I texted Jisoo a photo of the kimchi in the new onggi pot. She replied with the thumb-up emoji and a Korean-language critique. The duality is the gift.

Therapy Tuesday with Dr. Kim. We talked about the parents — the two sets, the one living, the one gone, the one who became real after thirty years and the one who was real my whole life and is now gone. The work is the layered work.

I made coffee at seven. Hana ate cereal at seven-fifteen. Min wandered down at seven-twenty-five. James left for work at eight. The morning was the morning. The standard.

My Korean is improving. Slowly. Painfully. Conversationally adequate now.
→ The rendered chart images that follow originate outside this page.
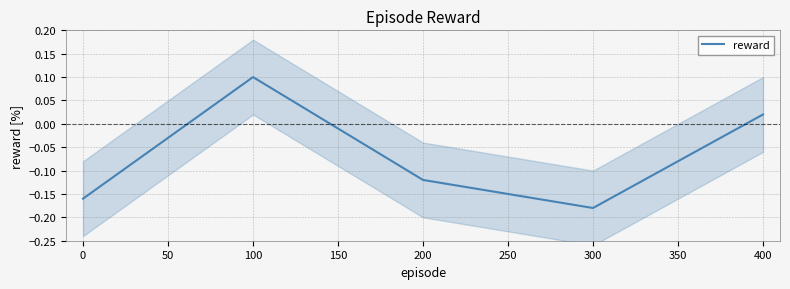

True or false: reward has a value of -0.1 at 300.

False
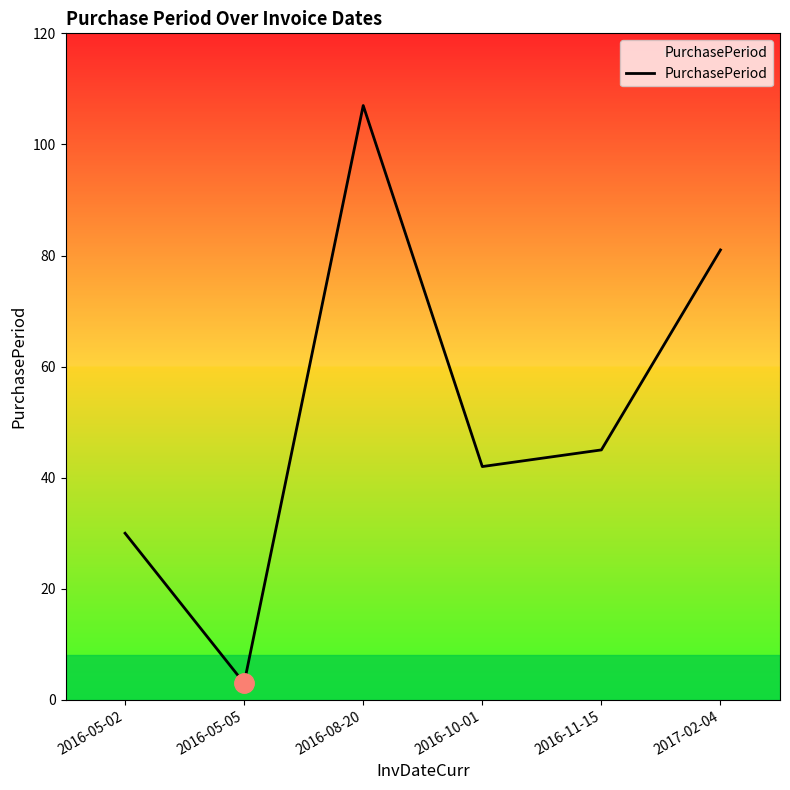

What is the sum of all values?

308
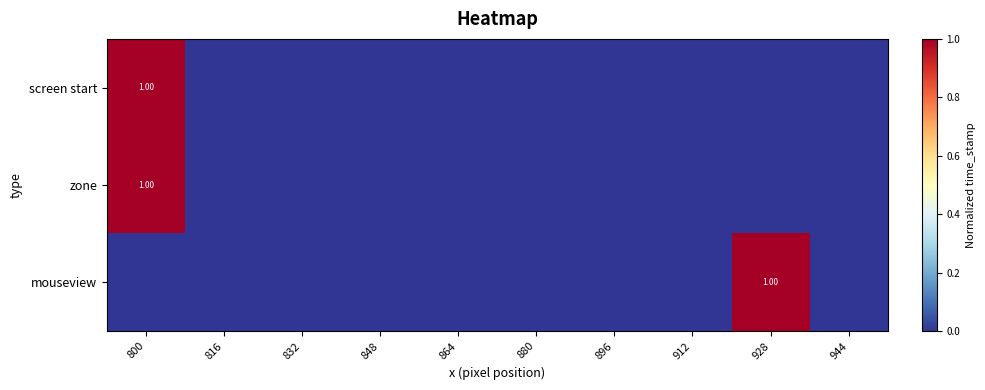

Which series has the largest total across all categories?

screen start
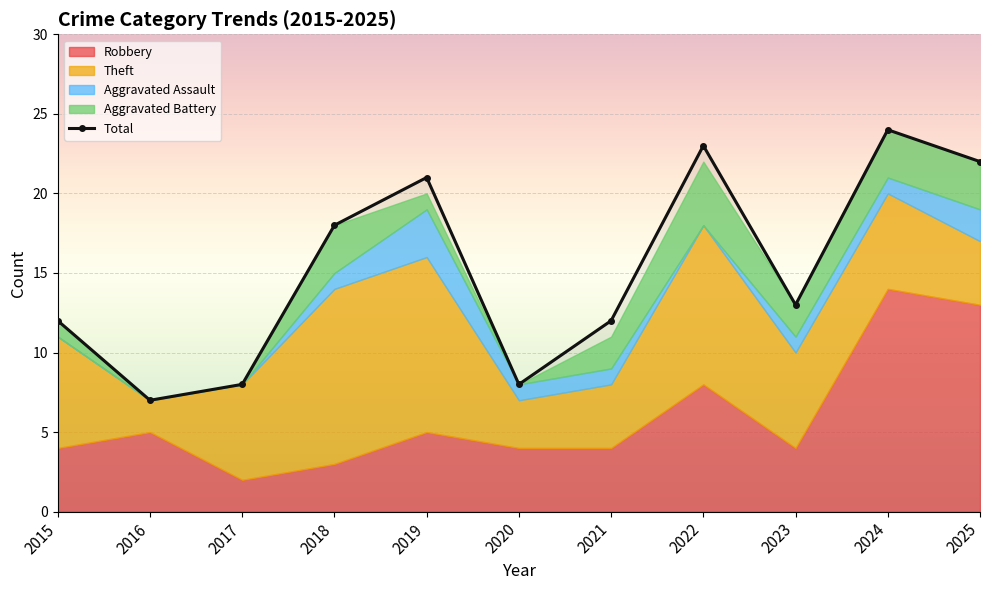

At how many categories does at least one series exceed 8?

8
I can argue about kimchi proportions in two languages, which is a milestone in any marriage between mother and daughter.

Reading at night. A novel by a Korean-American writer about a family in 1990s LA. I underlined four sentences. The underlining is the marking-of-the-territory of the soul.
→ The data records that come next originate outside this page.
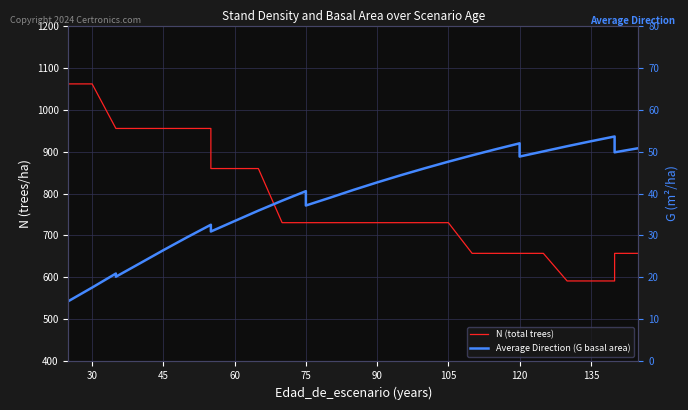

True or false: N (total trees) and Average Direction (G basal area) intersect in this chart.

False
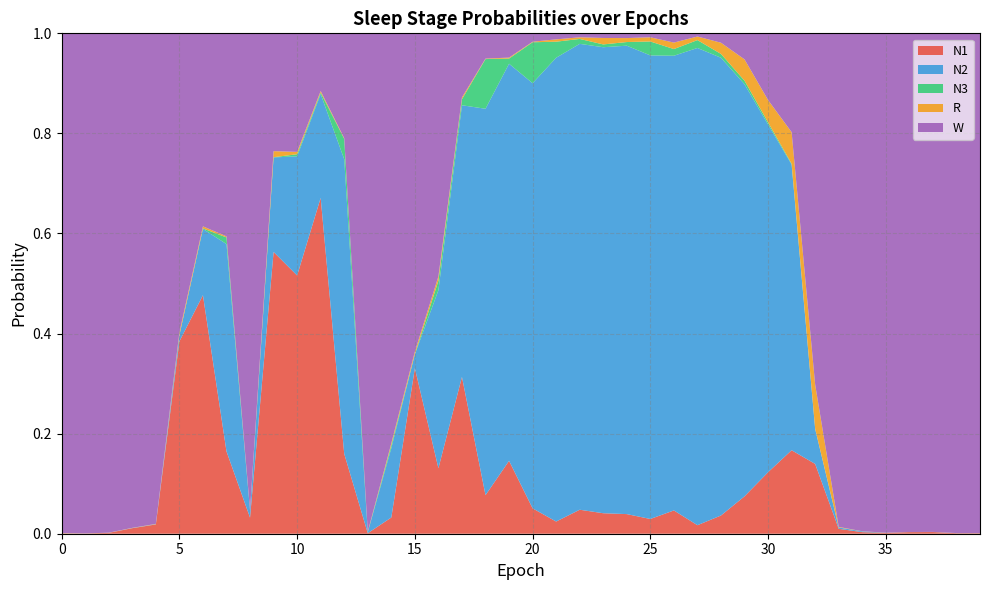

Reading right to left, transcribe all the data shown in this chart.

N1: 0.0	0.0	0.0	0.0	0.0	0.0	0.0	0.1	0.2	0.1	0.1	0.0	0.0	0.0	0.0	0.0	0.0	0.0	0.0	0.1	0.1	0.1	0.3	0.1	0.3	0.0	0.0	0.2	0.7	0.5	0.6	0.0	0.2	0.5	0.4	0.0	0.0	0.0	0.0	0.0
N2: 0.0	0.0	0.0	0.0	0.0	0.0	0.0	0.1	0.6	0.7	0.8	0.9	1.0	0.9	0.9	0.9	0.9	0.9	0.9	0.8	0.8	0.8	0.5	0.4	0.0	0.1	0.0	0.6	0.2	0.2	0.2	0.0	0.4	0.1	0.0	0.0	0.0	0.0	0.0	0.0
N3: 0.0	0.0	0.0	0.0	0.0	0.0	0.0	0.0	0.0	0.0	0.0	0.0	0.0	0.0	0.0	0.0	0.0	0.0	0.0	0.1	0.0	0.1	0.0	0.0	0.0	0.0	0.0	0.0	0.0	0.0	0.0	0.0	0.0	0.0	0.0	0.0	0.0	0.0	0.0	0.0
R: 0.0	0.0	0.0	0.0	0.0	0.0	0.0	0.1	0.1	0.0	0.0	0.0	0.0	0.0	0.0	0.0	0.0	0.0	0.0	0.0	0.0	0.0	0.0	0.0	0.0	0.0	0.0	0.0	0.0	0.0	0.0	0.0	0.0	0.0	0.0	0.0	0.0	0.0	0.0	0.0
W: 1.0	1.0	1.0	1.0	1.0	1.0	1.0	0.7	0.2	0.1	0.1	0.0	0.0	0.0	0.0	0.0	0.0	0.0	0.0	0.0	0.0	0.1	0.1	0.5	0.6	0.8	1.0	0.2	0.1	0.2	0.2	1.0	0.4	0.4	0.6	1.0	1.0	1.0	1.0	1.0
The kimchi crock was bubbling Saturday morning when I checked. The bubbling is the right bubbling. The fermentation knew what it was doing.
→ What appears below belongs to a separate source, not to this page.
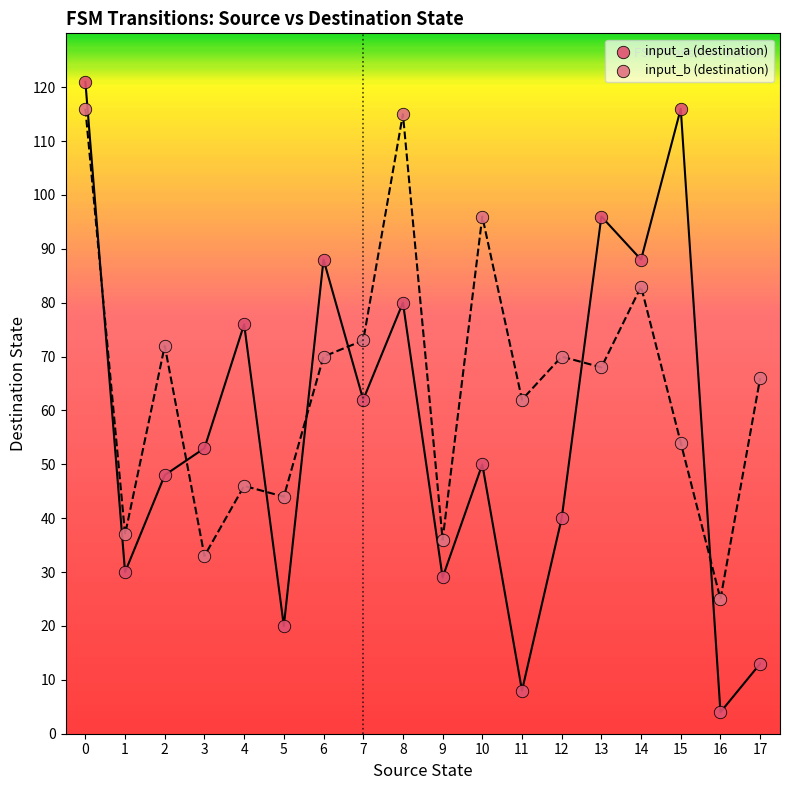

Across all data points, what is the range of Y values (max minus min)?

117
The doenjang jjigae with Jisoo stayed with me all week — the FaceTime, the same soup in two cities, eleven thousand miles and one pot. By Saturday I still had beef in the fridge and a need to stay close to the stove, to that same grounding pull of marinade and heat and something coming together in a pan. This stir fry is not Jisoo’s recipe. But it lives in the same kitchen logic: soy, sesame, a little fire, vegetables that hold their shape. It fed us. That was enough.

Marinated Beef Stir Fry

Prep Time: 30 min (includes marinating) | Cook Time: 15 min | Total Time: 45 min | Servings: 4

Ingredients

  • 1 lb flank steak or sirloin, thinly sliced against the grain
  • 3 tablespoons soy sauce
  • 2 tablespoons sesame oil
  • 1 tablespoon rice vinegar
  • 1 tablespoon brown sugar
  • 3 cloves garlic, minced
  • 1 teaspoon fresh ginger, grated
  • 1/2 teaspoon red pepper flakes
  • 1 tablespoon cornstarch
  • 2 tablespoons water
  • 2 tablespoons vegetable oil, divided
  • 1 medium zucchini, sliced into half-moons
  • 1 red bell pepper, thinly sliced
  • 1 cup broccoli florets
  • 3 scallions, cut into 1-inch pieces
  • 1 teaspoon sesame seeds, for garnish
  • Cooked rice, for serving

Instructions

  1. Marinate the beef. In a medium bowl, whisk together soy sauce, sesame oil, rice vinegar, brown sugar, garlic, and ginger. Add sliced beef and toss to coat. Let marinate at room temperature for 20–30 minutes, or refrigerate up to overnight.
  2. Make the slurry. Stir cornstarch into the 2 tablespoons of water until fully dissolved. Set aside.
  3. Sear the beef. Heat 1 tablespoon vegetable oil in a wok or large cast-iron skillet over high heat until shimmering. Remove beef from marinade (reserve the marinade) and add to pan in a single layer. Sear 2–3 minutes without stirring, then toss and cook 1 minute more until browned. Transfer beef to a plate.
  4. Stir fry the vegetables. Add remaining tablespoon of oil to the pan. Add broccoli and bell pepper; cook over high heat, stirring frequently, for 2–3 minutes. Add zucchini and cook 1–2 minutes more until vegetables are just tender with some bite remaining.
  5. Bring it together. Return beef to the pan. Pour in reserved marinade and the cornstarch slurry. Toss everything to coat and cook 1–2 minutes, until the sauce thickens and coats the beef and vegetables. Add scallions and toss once more.
  6. Serve. Spoon over steamed rice and scatter sesame seeds over the top. Serve immediately.

Nutrition (per serving)

Calories: 315 | Protein: 27g | Fat: 17g | Carbs: 13g | Fiber: 2g | Sodium: 670mg

Stephanie Park
About the cook who shared this
Stephanie Park
Week 520 of Stephanie’s 30-year story · Seattle, Washington
Stephanie is a software engineer in Seattle, a new mom, and a Korean-American adoptee who spent twenty-five years not knowing where she came from. She was adopted as an infant by a white family in Bellevue who loved her completely and never cooked Korean food. At twenty-eight, she found her birth mother in Busan — and then she found herself in a kitchen, crying over her first homemade kimchi jjigae, because some things your body remembers even when your mind doesn't.